Problem to work on: Give back the records that follow exactly, images excluded.

*** Dataset entries ***

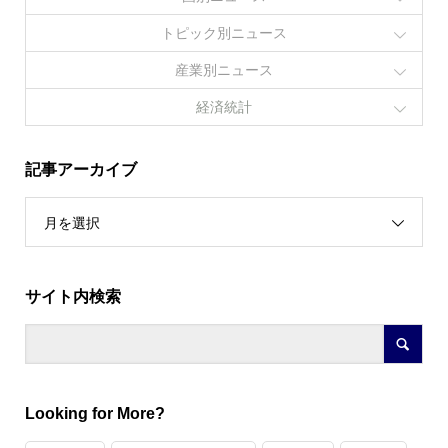
トピック別ニュース
産業別ニュース
経済統計
記事アーカイブ
月を選択
サイト内検索
Looking for More?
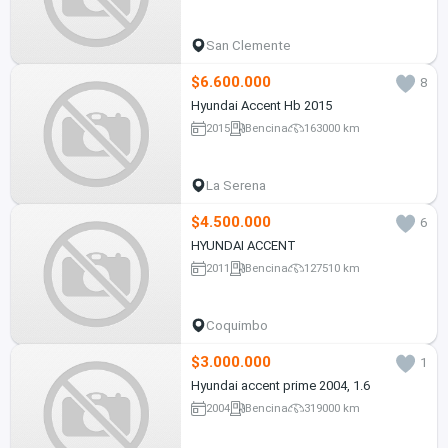
San Clemente
$6.600.000
8
Hyundai Accent Hb 2015
2015
Bencina
163000 km
La Serena
$4.500.000
6
HYUNDAI ACCENT
2011
Bencina
127510 km
Coquimbo
$3.000.000
1
Hyundai accent prime 2004, 1.6
2004
Bencina
319000 km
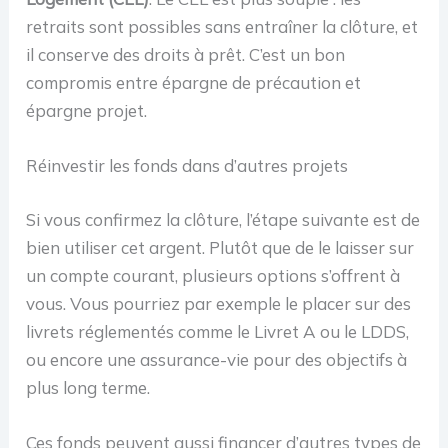
retraits sont possibles sans entraîner la clôture, et
il conserve des droits à prêt. C’est un bon
compromis entre épargne de précaution et
épargne projet.
Réinvestir les fonds dans d’autres projets
Si vous confirmez la clôture, l’étape suivante est de
bien utiliser cet argent. Plutôt que de le laisser sur
un compte courant, plusieurs options s’offrent à
vous. Vous pourriez par exemple le placer sur des
livrets réglementés comme le Livret A ou le LDDS,
ou encore une assurance-vie pour des objectifs à
plus long terme.
Ces fonds peuvent aussi financer d’autres types de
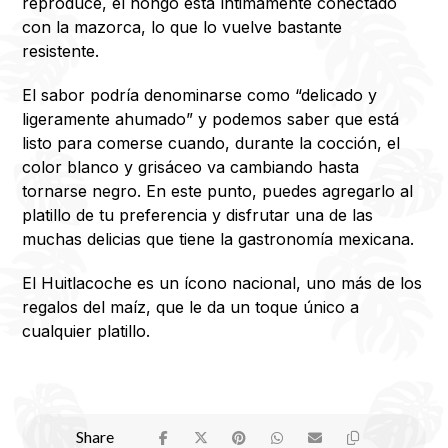
reproduce, el hongo está íntimamente conectado
con la mazorca, lo que lo vuelve bastante
resistente.
El sabor podría denominarse como “delicado y
ligeramente ahumado” y podemos saber que está
listo para comerse cuando, durante la cocción, el
color blanco y grisáceo va cambiando hasta
tornarse negro. En este punto, puedes agregarlo al
platillo de tu preferencia y disfrutar una de las
muchas delicias que tiene la gastronomía mexicana.
El Huitlacoche es un ícono nacional, uno más de los
regalos del maíz, que le da un toque único a
cualquier platillo.​​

***

Response to the exercise:
トピック別ニュース
産業別ニュース
経済統計
記事アーカイブ
月を選択
サイト内検索
Looking for More?
San Clemente
$6.600.000
8
Hyundai Accent Hb 2015
2015
Bencina
163000 km
La Serena
$4.500.000
6
HYUNDAI ACCENT
2011
Bencina
127510 km
Coquimbo
$3.000.000
1
Hyundai accent prime 2004, 1.6
2004
Bencina
319000 km
retraits sont possibles sans entraîner la clôture, et
il conserve des droits à prêt. C’est un bon
compromis entre épargne de précaution et
épargne projet.
Réinvestir les fonds dans d’autres projets
Si vous confirmez la clôture, l’étape suivante est de
bien utiliser cet argent. Plutôt que de le laisser sur
un compte courant, plusieurs options s’offrent à
vous. Vous pourriez par exemple le placer sur des
livrets réglementés comme le Livret A ou le LDDS,
ou encore une assurance-vie pour des objectifs à
plus long terme.
Ces fonds peuvent aussi financer d’autres types de
reproduce, el hongo está íntimamente conectado
con la mazorca, lo que lo vuelve bastante
resistente.
El sabor podría denominarse como “delicado y
ligeramente ahumado” y podemos saber que está
listo para comerse cuando, durante la cocción, el
color blanco y grisáceo va cambiando hasta
tornarse negro. En este punto, puedes agregarlo al
platillo de tu preferencia y disfrutar una de las
muchas delicias que tiene la gastronomía mexicana.
El Huitlacoche es un ícono nacional, uno más de los
regalos del maíz, que le da un toque único a
cualquier platillo.​​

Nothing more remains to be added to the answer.